Paul was careful not to over exaggerate leadership as the activity of those who save the world. He said that finding your voice is more about understanding your values and how to express them than it is trying to lead everyone.

Figure out who and what you can influence instead of trying to influence what you cannot. The important piece is to be courageous, to act, to step outside our comfort zones. Be courageous enough to try on a new behavior or skill. Try on a new way of looking at a situation. Sometimes it requires action mentally instead of physically. But we may really need to look at things through a different perspective, through a different lens. For many of us, that might be courageous.

For me, this was a foundational point. In my work and my life as a whole, I have seen situations and individuals where I wanted to be of service, but those weren’t the right places for my influence. I learned, over time, to let go of what I could not do, and figure out what I could do. Find Your Voice as a Leader has a number of really helpful examples and tools to assist readers in discovering where, when, and how to use one’s influence, to lead.

Because a number of my clients are women working to establish themselves more as strong, independent thinkers and doers, I’ve needed to step them through the process of understanding their value and their values.
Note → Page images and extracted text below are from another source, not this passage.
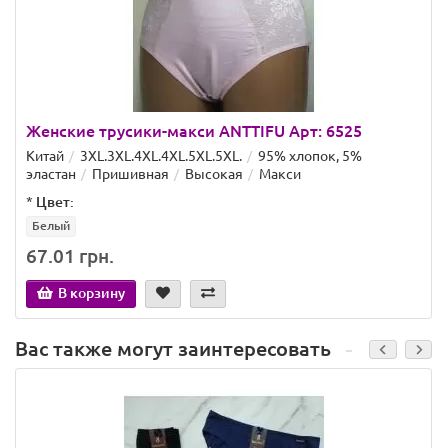
Женские трусики-макси ANTTIFU Арт: 6525
Китай
3XL.3XL.4XL.4XL.5XL.5XL.
95% хлопок, 5%
эластан
Пришивная
Высокая
Макси
*
Цвет:
Белый
67.01 грн.
В корзину
Вас также могут заинтересовать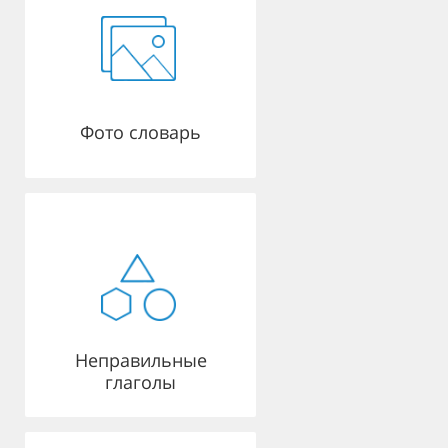
Фото словарь
Неправильные
глаголы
And as I worked my way through Paul’s book, I kept thinking about how great this information would be for my clients. This got me wondering about if there was a gender gap in leadership development in Paul’s experience.

What I find is that sometimes it’s not just gender. It’s how a person is constructed. People are emotionally constructed with the head, heart, and gut. They need to have all three in balance no matter what decisions or actions they are undertaking. So, more than gender, the emotional construction of a person will definitely affect they way they process the information in the book to a certain extent. But what I have found is that, in the long run, no matter how men and women come to the information, they leave it achieving the measure of success they have set for themselves. Absolutely, there are differences in approach and in what resonates with them, but once we get in and do the work, once we get beyond the facade of reactions, the results are very similar. The bigger measure of success is if an individual is ready to be coached, if they are coachable.

I could definitely see how an individual’s upbringing, experience in relationships, business, school, and so on, can create a lens that may cloud their ability to productively process the information in the book at first. However, the layout of the information, the care and guidance exhibited in Paul’s writing style, and the depth of information and examples provided, give everyone a level field on which to discover their leader within.

I have more than twenty years in the business of helping people discover their true natures and put that information into action, and Find Your Voice as a Leader gave me new insights and tools that I have already been successfully putting to work. It’s an impactful read that is worth the time and effort to dig into so that no matter where you are in your life, career, or relationships, you can find your unique and valuable voice.